START RECORDS PROVIDED
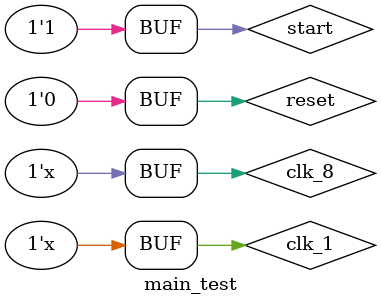
<source format=v>
`timescale 1ns / 1ps

module main_test;

	// Inputs
	reg clk_1;
	reg clk_8;
	reg reset;
	reg start;

	// Instantiate the Unit Under Test (UUT)
	main uut (
		.clk_1(clk_1), 
		.clk_8(clk_8), 
		.reset(reset), 
		.start(start)
	);

	always #1 clk_1 = ~clk_1;
	always #10 clk_8 = ~clk_8;

	initial begin
		clk_1 = 1;
		clk_8 = 1;
		reset = 0;
		start = 1;
	end	

endmodule


</source>
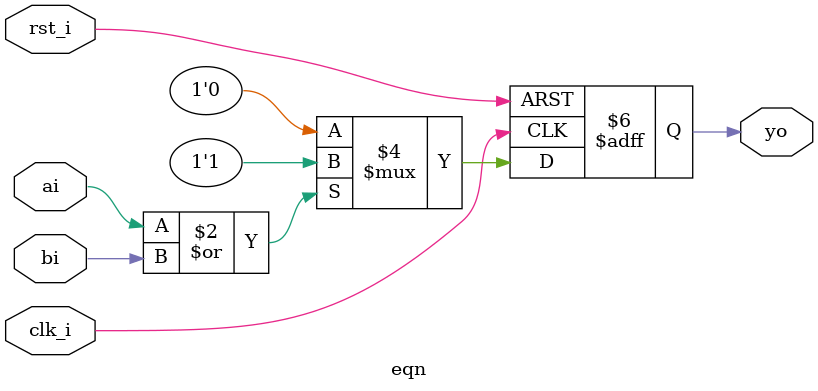
<source format=v>
module eqn
    (
        input  clk_i,
        input  rst_i,
        input  ai,
        input  bi,
        output yo
    );
    reg        yo;
    always @ (posedge clk_i or posedge rst_i) begin
        if (rst_i) begin
            yo <= 1'b0;
        end else begin
            if (ai|bi) begin
                yo <= 1'b1;
            end else begin
                yo <= 1'b0;
            end
        end
    end
endmodule

</source>
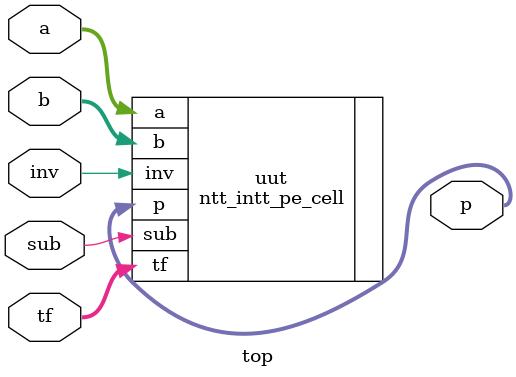
<source format=v>
`timescale 1ps/1ps
`define N = 17

module top (
    input inv,
    input sub,
    input [17-1:0] tf,
    input [17-1:0] a,
    input [17-1:0] b,
    output [17-1:0] p
    );

    ntt_intt_pe_cell #(.N(17)) uut(.a(a), .b(b), .tf(tf), .inv(inv), .sub(sub), .p(p));
endmodule
</source>
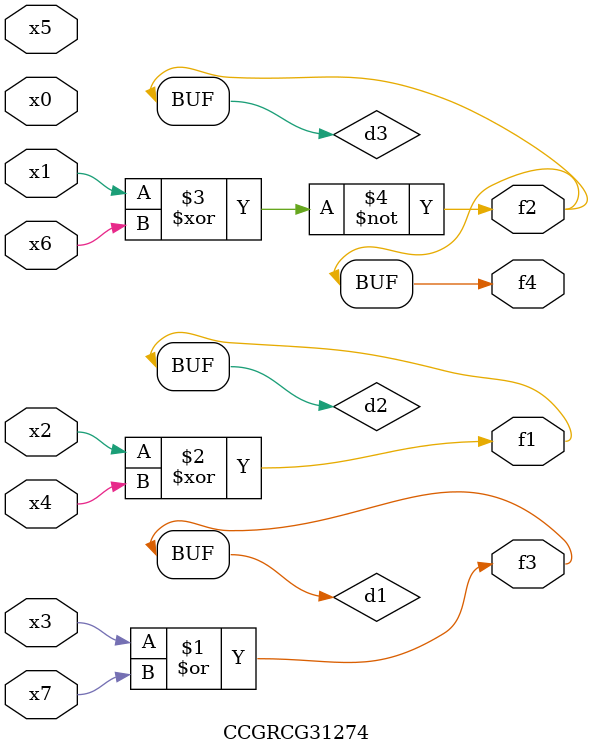
<source format=v>
module CCGRCG31274(
	input x0, x1, x2, x3, x4, x5, x6, x7,
	output f1, f2, f3, f4
);

	wire d1, d2, d3;

	or (d1, x3, x7);
	xor (d2, x2, x4);
	xnor (d3, x1, x6);
	assign f1 = d2;
	assign f2 = d3;
	assign f3 = d1;
	assign f4 = d3;
endmodule

</source>
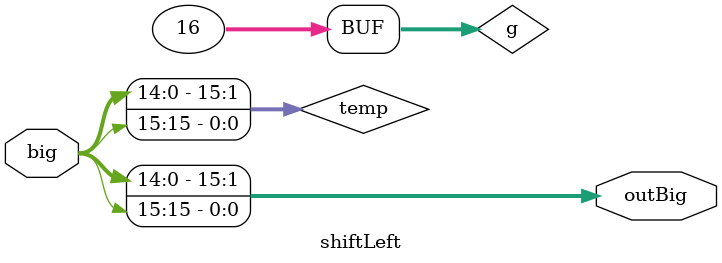
<source format=v>
module shiftLeft(big,outBig);
input [15:0] big;
output reg [15:0]outBig;
reg [15:0]temp;
integer g;
always @(*)begin
temp[0] = big[15];
    for (g = 1;g<16 ;g=g+1 ) begin
        temp[g]= big[g-1];
    end
    #1 outBig=temp;
end
endmodule // 

</source>
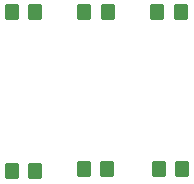
<source format=gbr>
%TF.GenerationSoftware,KiCad,Pcbnew,8.0.3*%
%TF.CreationDate,2024-07-01T08:39:21+09:00*%
%TF.ProjectId,Unit_LTP305G,556e6974-5f4c-4545-9033-3035472e6b69,rev?*%
%TF.SameCoordinates,Original*%
%TF.FileFunction,Paste,Top*%
%TF.FilePolarity,Positive*%
%FSLAX46Y46*%
G04 Gerber Fmt 4.6, Leading zero omitted, Abs format (unit mm)*
G04 Created by KiCad (PCBNEW 8.0.3) date 2024-07-01 08:39:21*
%MOMM*%
%LPD*%
G01*
G04 APERTURE LIST*
G04 Aperture macros list*
%AMRoundRect*
0 Rectangle with rounded corners*
0 $1 Rounding radius*
0 $2 $3 $4 $5 $6 $7 $8 $9 X,Y pos of 4 corners*
0 Add a 4 corners polygon primitive as box body*
4,1,4,$2,$3,$4,$5,$6,$7,$8,$9,$2,$3,0*
0 Add four circle primitives for the rounded corners*
1,1,$1+$1,$2,$3*
1,1,$1+$1,$4,$5*
1,1,$1+$1,$6,$7*
1,1,$1+$1,$8,$9*
0 Add four rect primitives between the rounded corners*
20,1,$1+$1,$2,$3,$4,$5,0*
20,1,$1+$1,$4,$5,$6,$7,0*
20,1,$1+$1,$6,$7,$8,$9,0*
20,1,$1+$1,$8,$9,$2,$3,0*%
G04 Aperture macros list end*
%ADD10RoundRect,0.250000X-0.350000X-0.450000X0.350000X-0.450000X0.350000X0.450000X-0.350000X0.450000X0*%
%ADD11RoundRect,0.250000X0.350000X0.450000X-0.350000X0.450000X-0.350000X-0.450000X0.350000X-0.450000X0*%
G04 APERTURE END LIST*
D10*
%TO.C,R1*%
X139954000Y-74500000D03*
X141954000Y-74500000D03*
%TD*%
D11*
%TO.C,R4*%
X135858000Y-61214000D03*
X133858000Y-61214000D03*
%TD*%
D10*
%TO.C,R2*%
X133858000Y-74676000D03*
X135858000Y-74676000D03*
%TD*%
%TO.C,R3*%
X146200000Y-61200000D03*
X148200000Y-61200000D03*
%TD*%
D11*
%TO.C,R5*%
X141986000Y-61214000D03*
X139986000Y-61214000D03*
%TD*%
D10*
%TO.C,R6*%
X146304000Y-74500000D03*
X148304000Y-74500000D03*
%TD*%
M02*

</source>
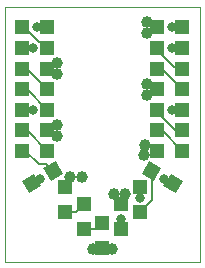
<source format=gtl>
G75*
%MOIN*%
%OFA0B0*%
%FSLAX24Y24*%
%IPPOS*%
%LPD*%
%AMOC8*
5,1,8,0,0,1.08239X$1,22.5*
%
%ADD10C,0.0000*%
%ADD11R,0.0472X0.0472*%
%ADD12R,0.0472X0.0472*%
%ADD13C,0.0397*%
%ADD14C,0.0060*%
%ADD15C,0.0317*%
D10*
X002392Y002517D02*
X002392Y011017D01*
X008892Y011017D01*
X008892Y002517D01*
X002392Y002517D01*
D11*
X004392Y004166D03*
X005017Y004430D03*
X004392Y004993D03*
X003805Y006204D03*
X003805Y006892D03*
X003805Y007579D03*
X003805Y008267D03*
X003805Y008954D03*
X003805Y009642D03*
X003805Y010329D03*
X002978Y010329D03*
X002978Y009642D03*
X002978Y008954D03*
X002978Y008267D03*
X002978Y007579D03*
X002978Y006892D03*
X002978Y006204D03*
X005017Y003603D03*
X005642Y003805D03*
X006267Y003603D03*
X006892Y004166D03*
X006267Y004430D03*
X006892Y004993D03*
X007478Y006204D03*
X007478Y006892D03*
X007478Y007579D03*
X007478Y008267D03*
X007478Y008954D03*
X007478Y009642D03*
X007478Y010329D03*
X008305Y010329D03*
X008305Y009642D03*
X008305Y008954D03*
X008305Y008267D03*
X008305Y007579D03*
X008305Y006892D03*
X008305Y006204D03*
X005642Y002978D03*
D12*
G36*
X007606Y005622D02*
X007370Y005214D01*
X006962Y005450D01*
X007198Y005858D01*
X007606Y005622D01*
G37*
G36*
X008322Y005208D02*
X008086Y004800D01*
X007678Y005036D01*
X007914Y005444D01*
X008322Y005208D01*
G37*
G36*
X003914Y005214D02*
X003678Y005622D01*
X004086Y005858D01*
X004322Y005450D01*
X003914Y005214D01*
G37*
G36*
X003198Y004800D02*
X002962Y005208D01*
X003370Y005444D01*
X003606Y005036D01*
X003198Y004800D01*
G37*
D13*
X004579Y005329D03*
X004954Y005329D03*
X006017Y004767D03*
X006392Y004767D03*
X007017Y006079D03*
X007079Y006392D03*
X007142Y008079D03*
X007142Y008454D03*
X007142Y010142D03*
X007142Y010517D03*
X004142Y009142D03*
X004142Y008767D03*
X004142Y007079D03*
X004142Y006704D03*
X005329Y002954D03*
X005954Y002954D03*
D14*
X005666Y002954D01*
X005642Y002978D01*
X005618Y002954D01*
X005329Y002954D01*
X005440Y003603D02*
X005017Y003603D01*
X005440Y003603D02*
X005642Y003805D01*
X006267Y003954D02*
X006267Y003603D01*
X006892Y004166D02*
X007284Y004558D01*
X007284Y005536D01*
X007704Y005267D02*
X007848Y005122D01*
X008000Y005122D01*
X007353Y006079D02*
X007478Y006204D01*
X007392Y006291D01*
X007392Y006392D01*
X007079Y006392D01*
X007017Y006079D02*
X007353Y006079D01*
X007478Y006892D02*
X007618Y006892D01*
X008305Y006204D01*
X008305Y006892D02*
X008079Y006892D01*
X007541Y007430D01*
X007478Y007430D01*
X007478Y007579D01*
X007291Y008079D02*
X007142Y008079D01*
X007291Y008079D02*
X007478Y008267D01*
X007291Y008454D01*
X007142Y008454D01*
X007478Y008954D02*
X007618Y008954D01*
X008305Y008267D01*
X008305Y008954D02*
X008243Y009017D01*
X008017Y009017D01*
X007478Y009555D01*
X007478Y009642D01*
X007291Y010142D02*
X007142Y010142D01*
X007291Y010142D02*
X007478Y010329D01*
X007291Y010517D01*
X007142Y010517D01*
X007954Y010329D02*
X008305Y010329D01*
X008305Y009642D02*
X007954Y009642D01*
X007954Y007579D02*
X008305Y007579D01*
X006892Y004993D02*
X006892Y004642D01*
X006392Y004555D02*
X006267Y004430D01*
X006017Y004680D01*
X006017Y004767D01*
X006392Y004767D02*
X006392Y004555D01*
X005017Y004430D02*
X004752Y004166D01*
X004392Y004166D01*
X004392Y004993D02*
X004579Y005180D01*
X004579Y005329D01*
X004954Y005329D01*
X004000Y005536D02*
X003769Y005767D01*
X003517Y005767D01*
X003079Y006204D01*
X002978Y006204D01*
X002978Y006892D02*
X003118Y006892D01*
X003805Y006204D01*
X003993Y006704D02*
X003805Y006892D01*
X003993Y007079D01*
X004142Y007079D01*
X004142Y006704D02*
X003993Y006704D01*
X003805Y007579D02*
X003118Y008267D01*
X002978Y008267D01*
X002978Y008954D02*
X003118Y008954D01*
X003805Y008267D01*
X003993Y008767D02*
X003805Y008954D01*
X003993Y009142D01*
X004142Y009142D01*
X004142Y008767D02*
X003993Y008767D01*
X003805Y009642D02*
X003618Y009829D01*
X003517Y009829D01*
X003017Y010329D01*
X002978Y010329D01*
X003454Y010329D02*
X003805Y010329D01*
X003329Y009642D02*
X002978Y009642D01*
X002978Y007579D02*
X003329Y007579D01*
X003579Y005267D02*
X003435Y005122D01*
X003284Y005122D01*
D15*
X003579Y005267D03*
X003329Y007579D03*
X003329Y009642D03*
X003454Y010329D03*
X007954Y010329D03*
X007954Y009642D03*
X007954Y007579D03*
X007704Y005267D03*
X006892Y004642D03*
X006267Y003954D03*
M02*

</source>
END RECORDS PROVIDED
Using the records above, copy word for word the line with "X008892Y011017D01*", the line with "X003805Y009642D03*", and every line between them.

X008892Y011017D01*
X008892Y002517D01*
X002392Y002517D01*
D11*
X004392Y004166D03*
X005017Y004430D03*
X004392Y004993D03*
X003805Y006204D03*
X003805Y006892D03*
X003805Y007579D03*
X003805Y008267D03*
X003805Y008954D03*
X003805Y009642D03*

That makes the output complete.